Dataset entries

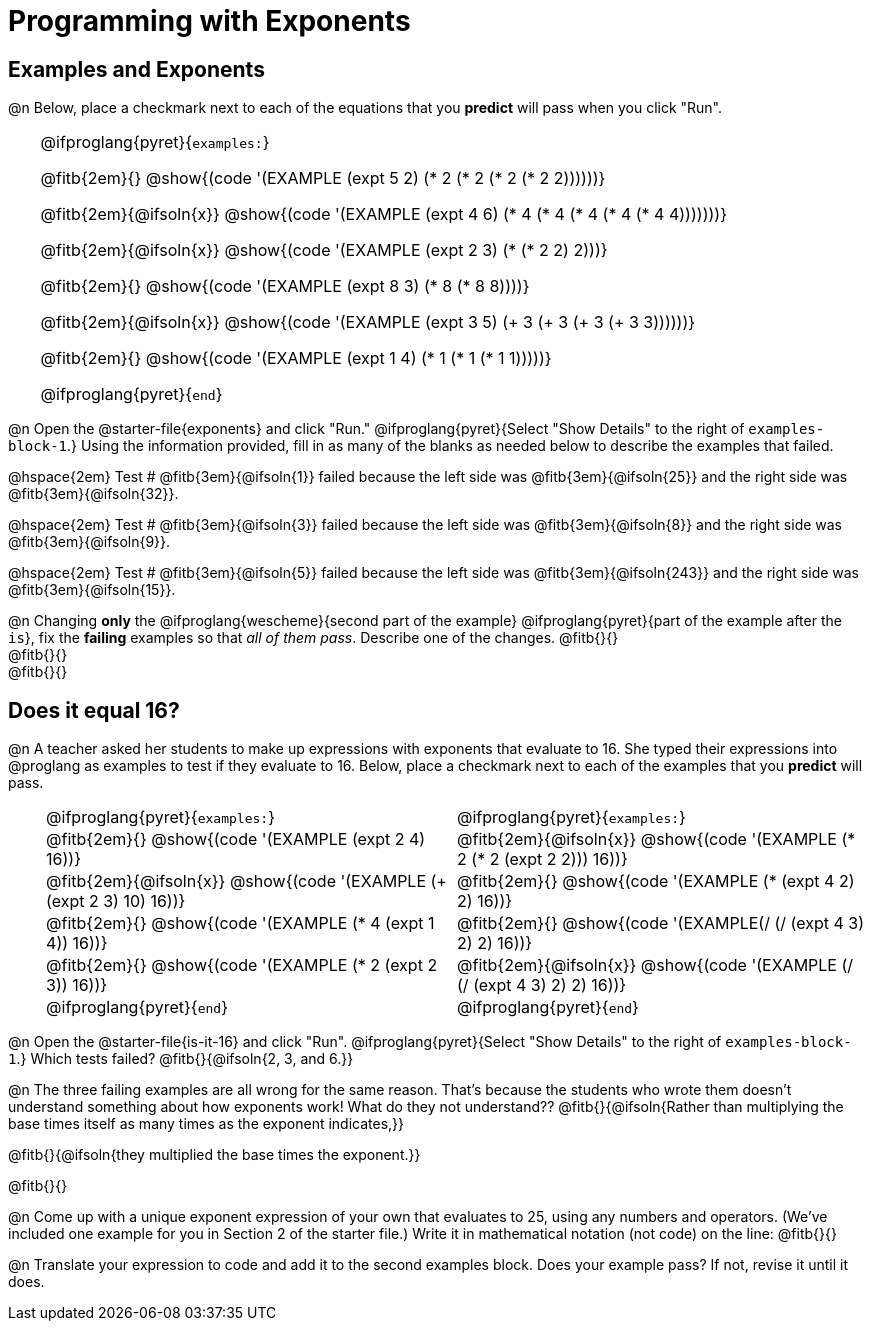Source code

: = Programming with Exponents

++++
<style>
#content td {padding: 0rem 0px !important}
#content table .autonum::after { content: ')' !important; }
#content th { text-align: center !important; }

/* Allow fitb's to get shorter than usual */
.fitb{ min-width: 1em !important; }
td .fitb{
	padding-top: 0.2rem !important;
	min-width: 1em;
	border-bottom-color: lightgray;
}

/* Codeblocks in tables: remove vertical padding */
td { padding: 0rem 0px !important }
td .fitb{ padding-top: 0.2rem !important; min-width: 1em; }


/* In Pyret contained in tables, force each example to one
 * line, hide the 'examples', the ':' that follows, and 'end'
 */
.pyret .obeyspaces .editbox br { display: none; }
.pyret .obeyspaces .cm-keyword:first-child,
.pyret .obeyspaces .cm-keyword:first-child+.cm-builtin,
.pyret .obeyspaces .cm-keyword:last-child { display: none; }
</style>
++++

== Examples and Exponents

@n Below, place a checkmark next to each of the equations that you *predict* will pass when you click "Run".

[cols="1,24", frame="none", grid="none", stripes="none"]
|===
|
|
@ifproglang{pyret}{`examples:`}

@fitb{2em}{} @show{(code '(EXAMPLE (expt 5 2) (* 2 (* 2 (* 2 (* 2 2))))))}

@fitb{2em}{@ifsoln{x}}
@show{(code '(EXAMPLE (expt 4 6) (* 4 (* 4 (* 4 (* 4 (* 4 4)))))))}

@fitb{2em}{@ifsoln{x}}
@show{(code '(EXAMPLE (expt 2 3) (* (* 2 2) 2)))}

@fitb{2em}{}
@show{(code '(EXAMPLE (expt 8 3) (* 8 (* 8 8))))}

@fitb{2em}{@ifsoln{x}}
@show{(code '(EXAMPLE (expt 3 5) (+ 3 (+ 3 (+ 3 (+ 3 3))))))}

@fitb{2em}{}
@show{(code '(EXAMPLE (expt 1 4) (* 1 (* 1 (* 1 1)))))}

@ifproglang{pyret}{`end`}
|===

@n Open the @starter-file{exponents} and click "Run." @ifproglang{pyret}{Select "Show Details" to the right of `examples-block-1`.} Using the information provided, fill in as many of the blanks as needed below to describe the examples that failed.

@hspace{2em} Test # @fitb{3em}{@ifsoln{1}} failed because the left side was @fitb{3em}{@ifsoln{25}} and the right side was @fitb{3em}{@ifsoln{32}}.

@hspace{2em} Test # @fitb{3em}{@ifsoln{3}} failed because the left side was @fitb{3em}{@ifsoln{8}} and the right side was @fitb{3em}{@ifsoln{9}}.

@hspace{2em} Test # @fitb{3em}{@ifsoln{5}} failed because the left side was @fitb{3em}{@ifsoln{243}} and the right side was @fitb{3em}{@ifsoln{15}}.

@n Changing *only* the @ifproglang{wescheme}{second part of the example} @ifproglang{pyret}{part of the example after the `is`}, fix the *failing* examples so that _all of them pass_.  Describe one of the changes. @fitb{}{} +
@fitb{}{} +
@fitb{}{}

== Does it equal 16?

@n A teacher asked her students to make up expressions with exponents that evaluate to 16. She typed their expressions into @proglang as examples to test if they evaluate to 16. Below, place a checkmark next to each of the examples that you *predict* will pass.

[cols="1,12,12", frame="none", grid="none", stripes="none"]
|===
|
| @ifproglang{pyret}{`examples:`}
| @ifproglang{pyret}{`examples:`}

|
| @fitb{2em}{} @show{(code '(EXAMPLE (expt 2 4) 16))}
| @fitb{2em}{@ifsoln{x}} @show{(code '(EXAMPLE (* 2 (* 2 (expt 2 2))) 16))}

|
| @fitb{2em}{@ifsoln{x}} @show{(code '(EXAMPLE (+ (expt 2 3) 10) 16))}
| @fitb{2em}{} @show{(code '(EXAMPLE (* (expt 4 2) 2) 16))}

|
| @fitb{2em}{} @show{(code '(EXAMPLE (* 4 (expt 1 4)) 16))}
| @fitb{2em}{} @show{(code '(EXAMPLE(/ (/ (expt 4 3) 2) 2) 16))}

|
| @fitb{2em}{}  @show{(code '(EXAMPLE (* 2 (expt 2 3)) 16))}
| @fitb{2em}{@ifsoln{x}}  @show{(code '(EXAMPLE (/ (/ (expt 4 3) 2) 2) 16))}

|
| @ifproglang{pyret}{`end`}
| @ifproglang{pyret}{`end`}
|===

@n Open the @starter-file{is-it-16} and click "Run". @ifproglang{pyret}{Select "Show Details" to the right of `examples-block-1`.} Which tests failed? @fitb{}{@ifsoln{2, 3, and 6.}}

@n The three failing examples are all wrong for the same reason. That's because the students who wrote them doesn't understand something about how exponents work! What do they not understand?? @fitb{}{@ifsoln{Rather than multiplying the base times itself as many times as the exponent indicates,}}

@fitb{}{@ifsoln{they multiplied the base times the exponent.}}

@fitb{}{}

@n Come up with a unique exponent expression of your own that evaluates to 25, using any numbers and operators. (We've included one example for you in Section 2 of the starter file.) Write it in mathematical notation (not code) on the line: @fitb{}{}

@n Translate your expression to code and add it to the second examples block. Does your example pass? If not, revise it until it does.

| Required action |
Print the entries as they stand, first line through the line holding "Examples and Exponents", with every picture removed.

| Solution to the exercise |
Source code

: = Programming with Exponents

++++
<style>
#content td {padding: 0rem 0px !important}
#content table .autonum::after { content: ')' !important; }
#content th { text-align: center !important; }

/* Allow fitb's to get shorter than usual */
.fitb{ min-width: 1em !important; }
td .fitb{
	padding-top: 0.2rem !important;
	min-width: 1em;
	border-bottom-color: lightgray;
}

/* Codeblocks in tables: remove vertical padding */
td { padding: 0rem 0px !important }
td .fitb{ padding-top: 0.2rem !important; min-width: 1em; }


/* In Pyret contained in tables, force each example to one
 * line, hide the 'examples', the ':' that follows, and 'end'
 */
.pyret .obeyspaces .editbox br { display: none; }
.pyret .obeyspaces .cm-keyword:first-child,
.pyret .obeyspaces .cm-keyword:first-child+.cm-builtin,
.pyret .obeyspaces .cm-keyword:last-child { display: none; }
</style>
++++

== Examples and Exponents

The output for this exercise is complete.